There is no evidence in scripture that women were an after thought.  God didn’t finish Adam, wait until he’d named the animals and think, “Oh rats!  He needs help!  I better make him a helper.”  Let’s face it, God made Adam first, and then set him up to see how much he needed the “completer half.” 


So, in the realm of emotionally driven decisions vs. logic based ones, God knew that without the emotions, men would lose sight of the person behind the action.  It’s a guess, of course, but I suspect that God wired Adam (and subsequently most of Adam’s sons) with a strong sense of logic and justice.  Then, as He created the perfect counterpoint to Adam, He infused her with mercy and compassion which is, of course, an emotional response.  She of course, would pass this onto her daughters.  It’s in the genetic make-up of men and women.  However, when you mix genetic material, the dominant traits sometimes switch. 


Of course, it’s all conjecture, but it does explain why it seems that men and women are like this.  Then again, perhaps it is because they’ve been conditioned to be.  When you consider homonal differences, body type differences, and the like, it strongly suggests design rather than conditioning.

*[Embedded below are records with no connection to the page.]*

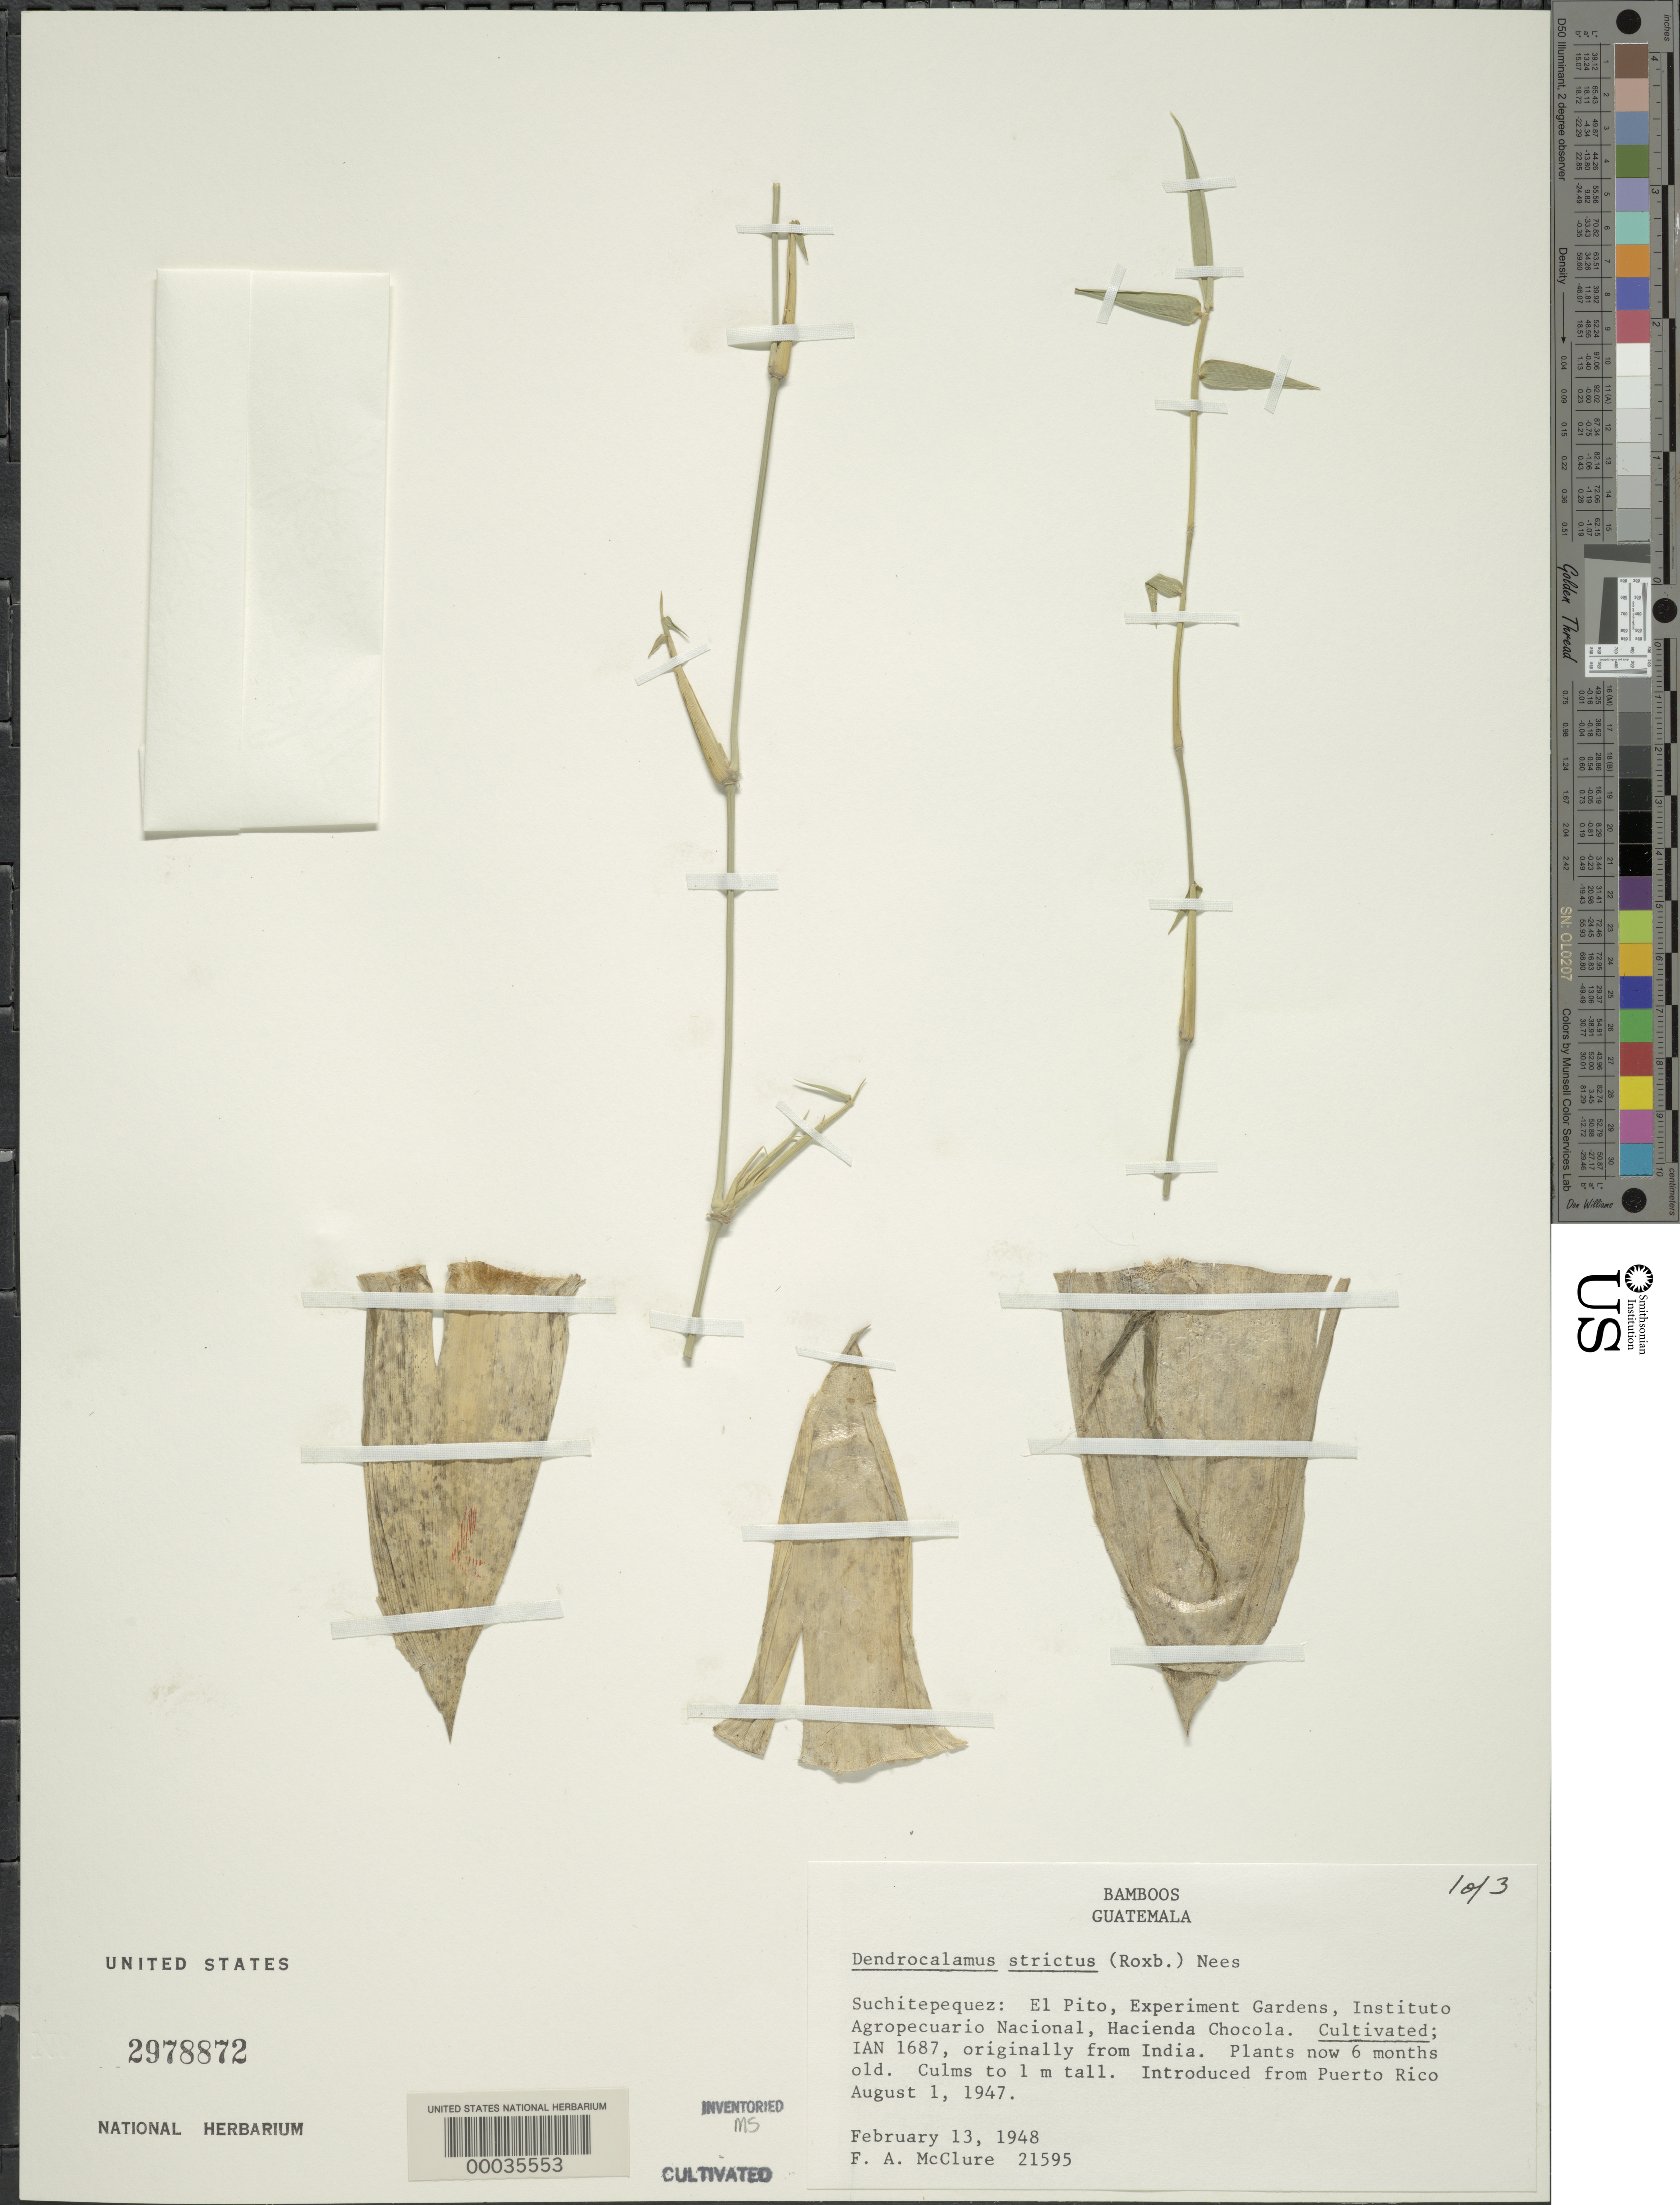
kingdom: Plantae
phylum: Tracheophyta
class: Liliopsida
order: Poales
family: Poaceae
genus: Dendrocalamus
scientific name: Dendrocalamus strictus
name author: (Roxb.) Nees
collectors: F. A. McClure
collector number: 21595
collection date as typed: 13 Feb 1948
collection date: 1948-02-13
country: Guatemala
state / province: Suchitepéquez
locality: Experimental garden - El Pito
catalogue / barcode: US 2978872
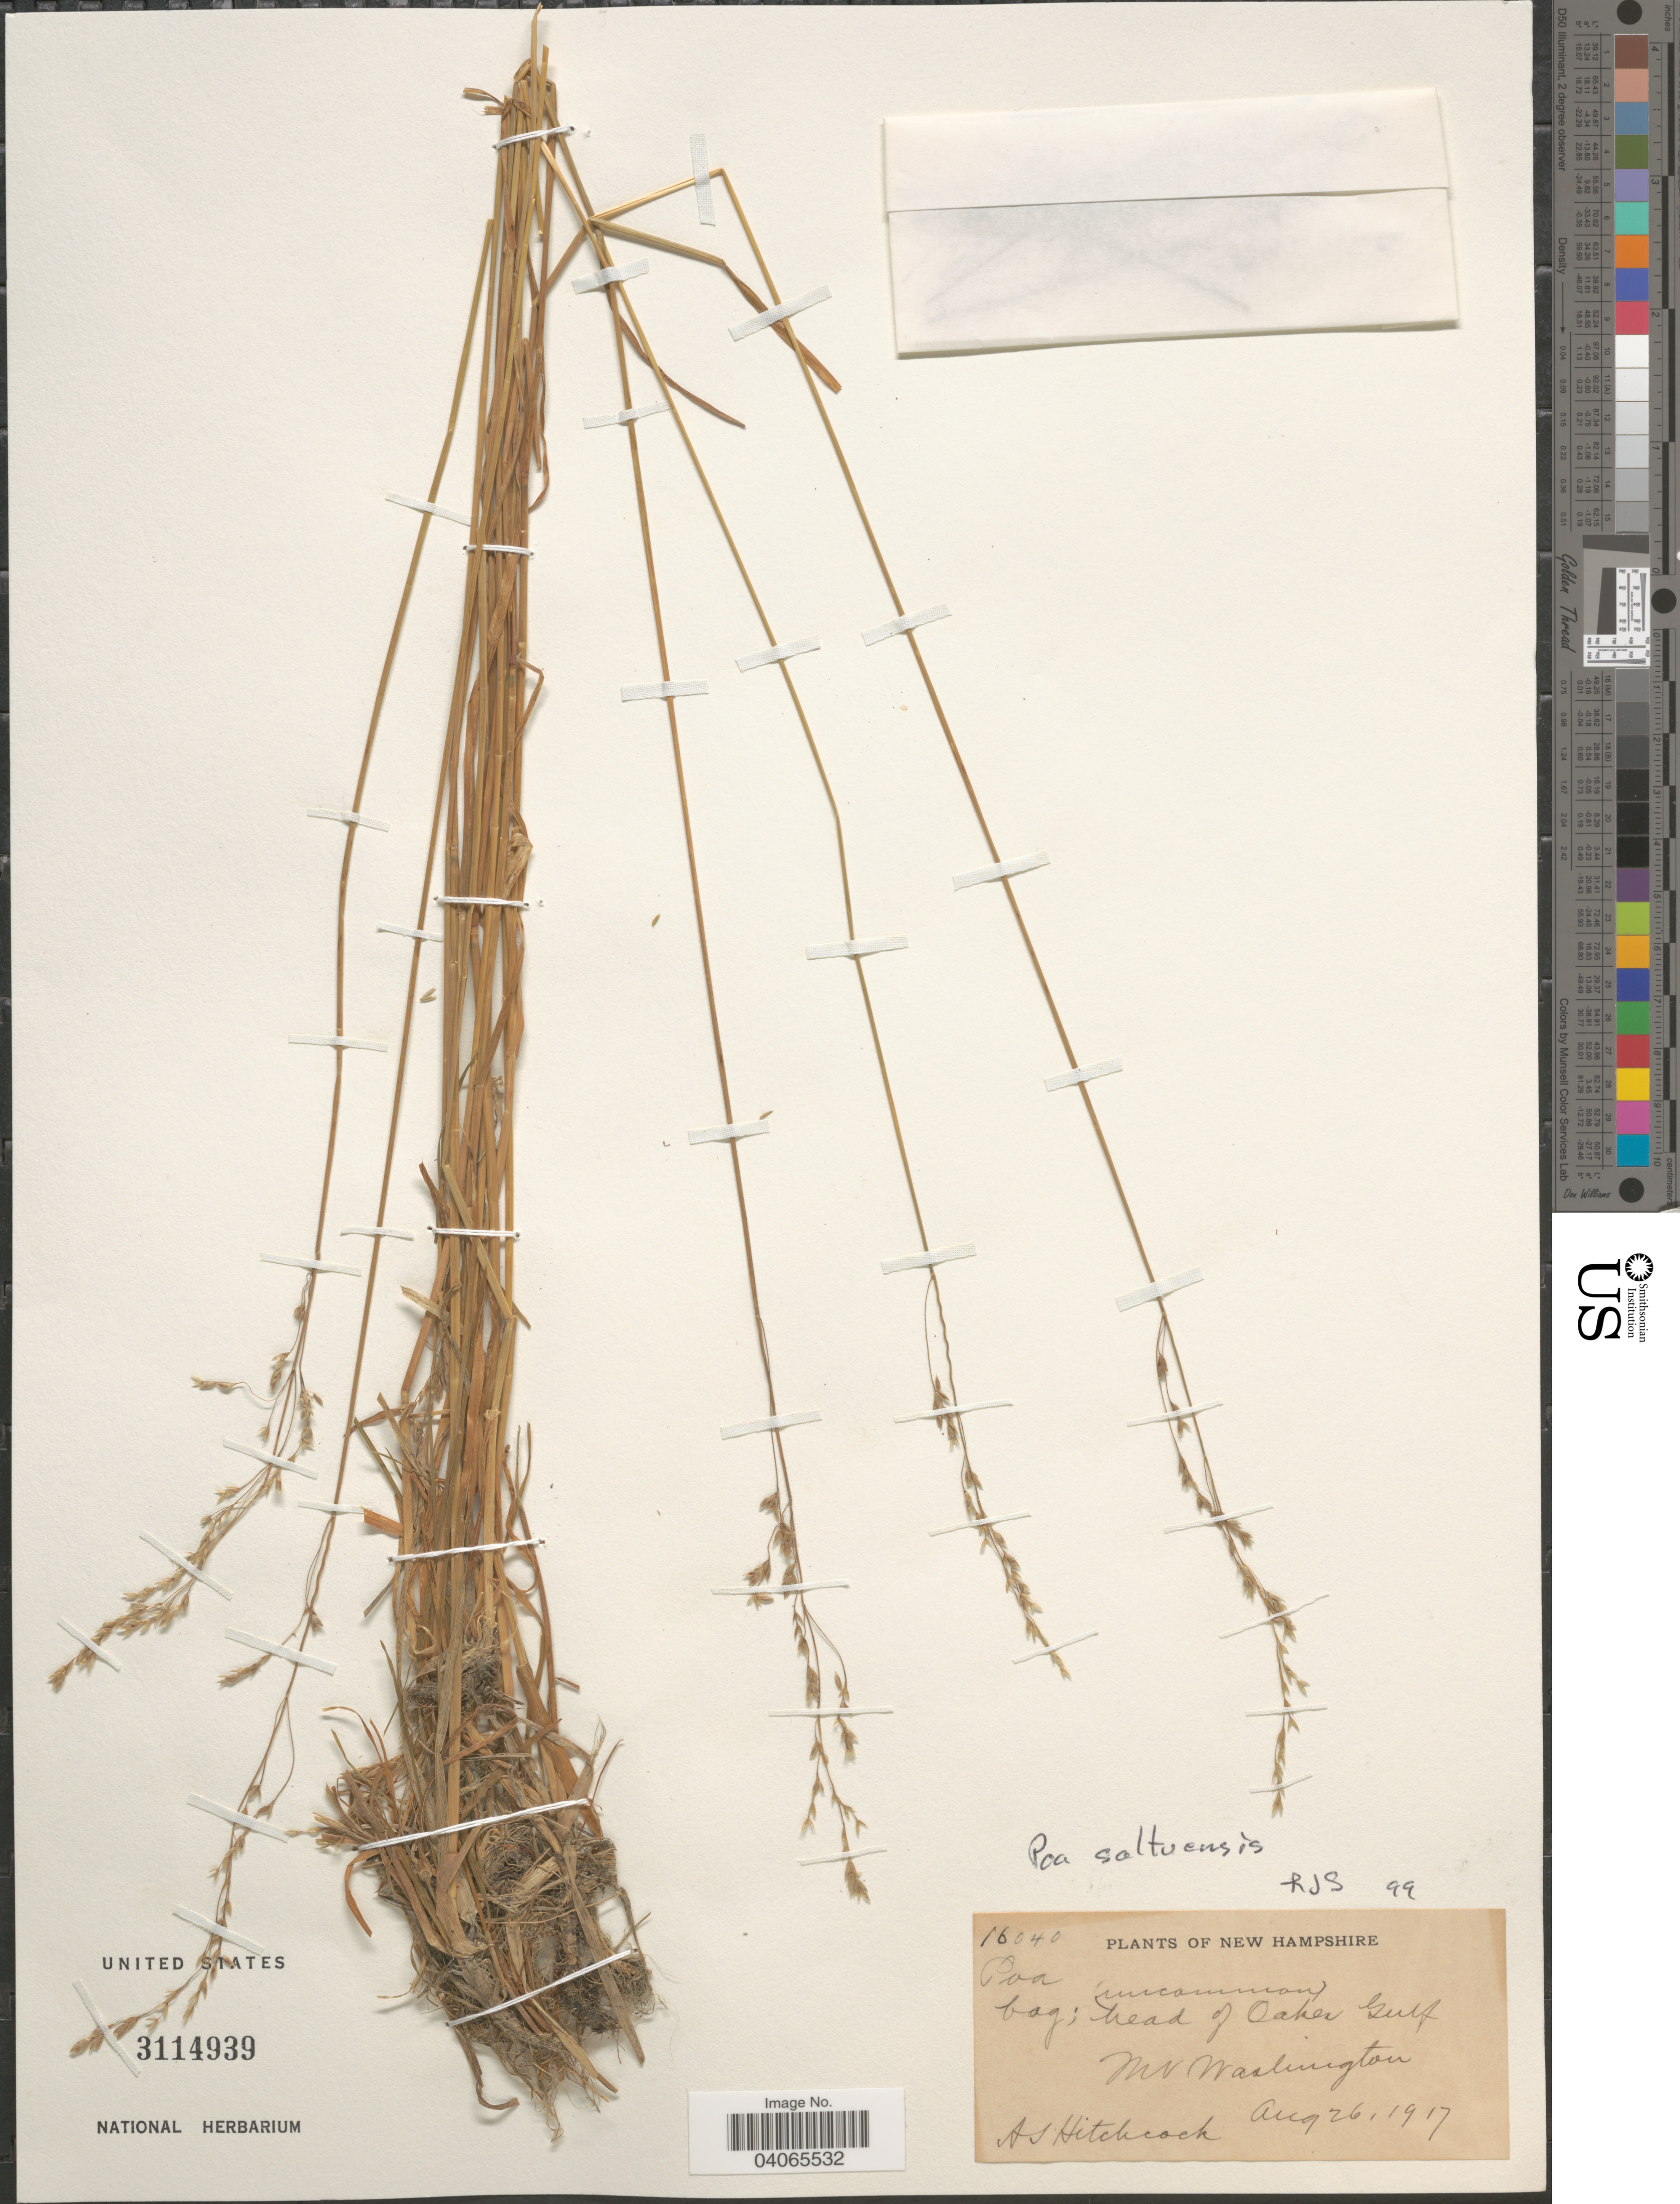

As I said, anomalies do happen.  I am generally not a very emotional person.  I also tend to be fairly logical.  (Or at least, people allow me to think so.)  Conversely, I’ve met highly emotional men who don’t seem to comprehend the concept of logic.


I’ve pontificated on all of that to say, her point is a valid one.  Perhaps women tend to think about men as individuals because of conditioning, or perhaps it is because of their more emotional bent that sees the emotional need of humans to be regarded as individuals instead of part of the pack.   An interesting paradox isn’t it?